I was reviewing a classmate (call him Bob)'s work on an integration of a rational expression (although integration is involved, it's beyond the scope of this question).
The problem was:
$$\int\frac{x^2 + 1}{x^2 + 3x + 2} dx$$
Bob attempted to use decomposition to split this into partial fractions.
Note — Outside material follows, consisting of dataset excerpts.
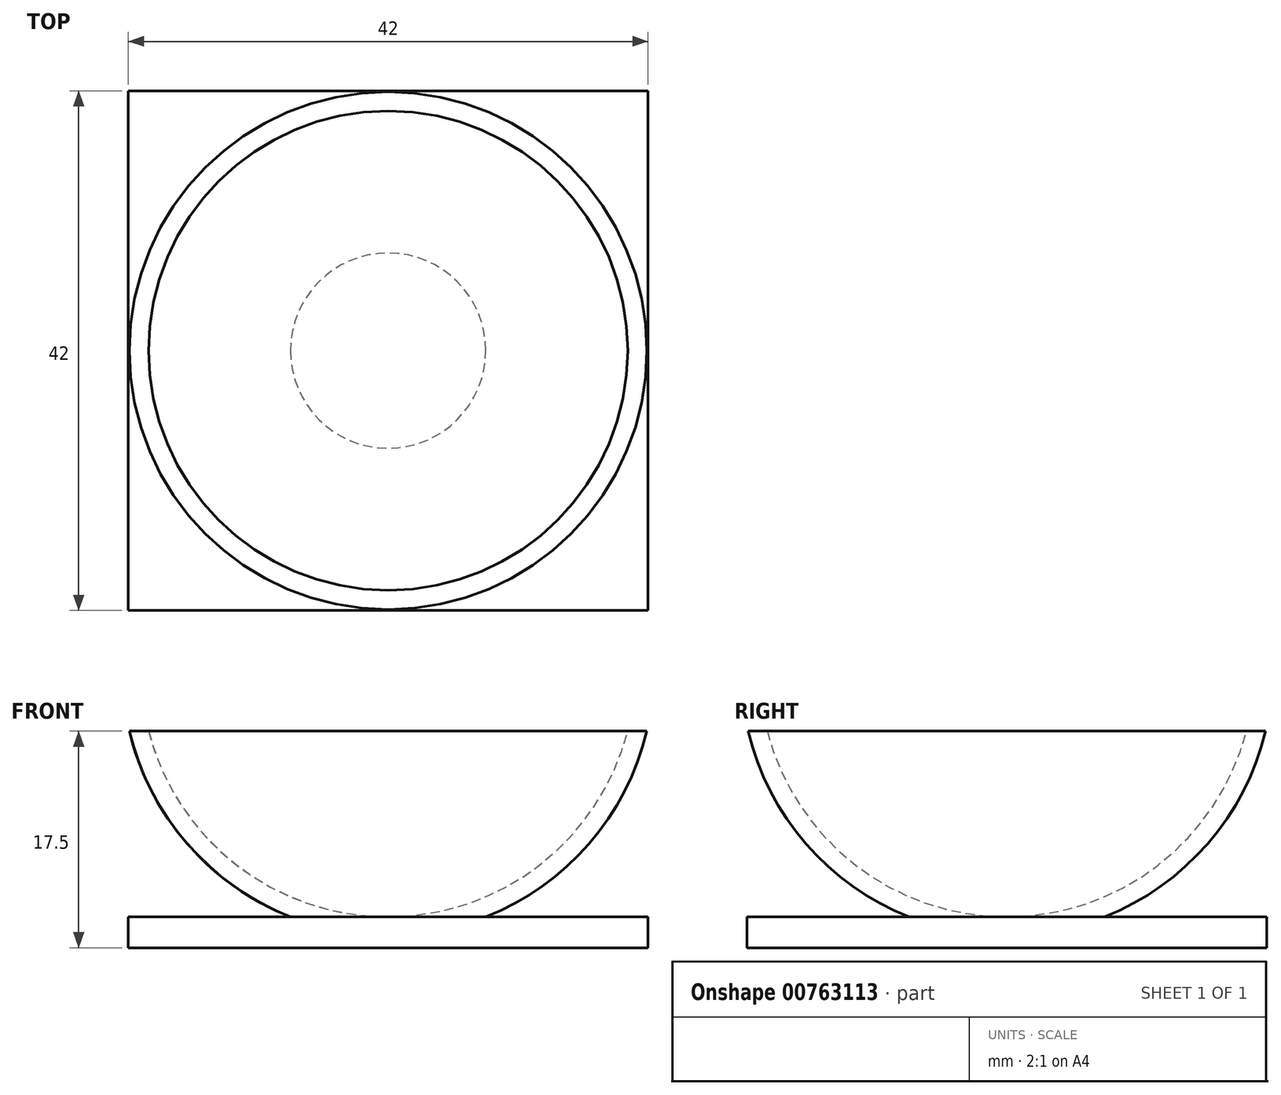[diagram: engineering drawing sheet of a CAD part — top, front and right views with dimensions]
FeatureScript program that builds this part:
annotation { "Feature Type Name" : "Feature", "Feature Type Description" : "" }
export const myFeature = defineFeature(function(context is Context, id is Id, definition is map)
    precondition{}
    {
        {
            var Q0;
            Q0=qCreatedBy(makeId("Top.planeOp"),FACE);
            var sketch = newSketch(context, id + "F0", { "sketchPlane" : qUnion([Q0])});
            skLineSegment(sketch, "E0.bottom", {"start": v(-21, 21) * mm, "end": v(21, 21) * mm});
            skLineSegment(sketch, "E0.top", {"start": v(-21, -21) * mm, "end": v(21, -21) * mm});
            skLineSegment(sketch, "E0.left", {"start": v(-21, 21) * mm, "end": v(-21, -21) * mm});
            skLineSegment(sketch, "E0.right", {"start": v(21, 21) * mm, "end": v(21, -21) * mm});
            skPoint(sketch, "E1", {"position": v(0, 21) * mm});
            skPoint(sketch, "E2", {"position": v(0, -21) * mm});
            skPoint(sketch, "E3", {"position": v(-21, 0) * mm});
            skPoint(sketch, "E4", {"position": v(21, 0) * mm});
            skLineSegment(sketch, "E5", {"start": v(0, 21) * mm, "end": v(0, -21) * mm, "construction": true});
            skLineSegment(sketch, "E6", {"start": v(-21, 0) * mm, "end": v(21, 0) * mm, "construction": true});
            skPoint(sketch, "E7", {"position": v(0, 0) * mm});
            skSolve(sketch);
        }
        {
            var Q0;
            Q0=qSketchRegion(id+"F0",true);
            extrude(context, id + "F1", {"entities" : qUnion([Q0]), "depth" : 2.5 * mm, "offsetDistance" : 25 * mm});
        }
        {
            var Q0;
            Q0=qCreatedBy(makeId("Front.planeOp"),FACE);
            var sketch = newSketch(context, id + "F2", { "sketchPlane" : qUnion([Q0])});
            skLineSegment(sketch, "E8", {"start": v(0, 0) * mm, "end": v(0, 17.5) * mm});
            skArc(sketch, "E9", {"start": v(-19.36, 17.5) * mm, "mid": v(0, 2.5) * mm, "end": v(19.36, 17.5) * mm});
            skArc(sketch, "E10", {"start": v(-20.91, 17.5) * mm, "mid": v(0, 1) * mm, "end": v(20.91, 17.5) * mm});
            skPoint(sketch, "E11", {"position": v(0, 17.5) * mm});
            skPoint(sketch, "E12", {"position": v(-19.36, 17.5) * mm});
            skPoint(sketch, "E13", {"position": v(-20.91, 17.5) * mm});
            skPoint(sketch, "E14", {"position": v(19.36, 17.5) * mm});
            skPoint(sketch, "E15", {"position": v(20.91, 17.5) * mm});
            skPoint(sketch, "E16.orphan", {"position": v(-21.5, 22.5) * mm});
            skPoint(sketch, "E17.orphan", {"position": v(-20, 22.5) * mm});
            skPoint(sketch, "E18.orphan", {"position": v(20, 22.5) * mm});
            skPoint(sketch, "E19.orphan", {"position": v(21.5, 22.5) * mm});
            skLineSegment(sketch, "E20", {"start": v(-20.91, 17.5) * mm, "end": v(-19.36, 17.5) * mm});
            skLineSegment(sketch, "E21", {"start": v(19.36, 17.5) * mm, "end": v(20.91, 17.5) * mm});
            skSolve(sketch);
        }
        {
            var Q0;
            {var subQ5=sQuery(id+"F2.wireOp",EDGE,"E20");Q0=makeQuery(id+"F2.imprint","IMPRINT",FACE,{"disambiguationData":[TD([[makeQuery(id+"F2.imprint","IMPRINT",EDGE,{"derivedFrom":subQ5}),-1.0]])]});}
            var Q1;
            Q1=sQuery(id+"F2.wireOp",EDGE,"E8");
            revolve(context, id + "F3", {"operationType" : NewBodyOperationType.ADD, "entities" : qUnion([Q0]), "axis" : qUnion([Q1]), "revolveType" : RevolveType.FULL});
        }
    });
I had been taught that partial fraction decomposition can only be used on a $N(x)/D(x)$ if and only if the $deg(N(x)) < deg(D(x))$, so I knew that Bob's method was incorrect from the start; however, he still got the correct answer.
His work was as follows:
$$\frac{x^2 + 1}{x^2 + 3x + 2} = \frac{A}{x+2} + \frac{B}{x+1} $$
$$ \begin{align} x^2 + 1 &= A(x + 1) + B(x + 2) \\ &= (A + B)x + (A + 2B) \end{align} $$
Comparing the coefficients, he wrote:
$$ \begin{align} 1 &= A + 2B \\ x^2 &= (A + B)x \Rightarrow x = A + B \quad\color{red}{(wrong!)} \end{align} $$
Solving the system, he then wrote $$ \begin{align} 1 &= A + 2B \Rightarrow A = 1-2B\\ x &= A + B \Rightarrow x = (1-2B)+B = 1-B \Rightarrow B=1-x \\ \text{Thus, } A &= 1-2(1-x) = 2x - 1 \end{align} $$
which meant his "decomposition" produced the partial fractions of
$$\frac{x^2 + 1}{x^2 + 3x + 2} = \frac{2x-1}{x+2} + \frac{1-x}{x+1}$$
Although the method was not typical, it ended with fractions that are equivalent to the original, and thus integrates to the correct answer.
Is this just some lucky coincidence, or is there an exception to the rule of when to use partial fraction decomposition?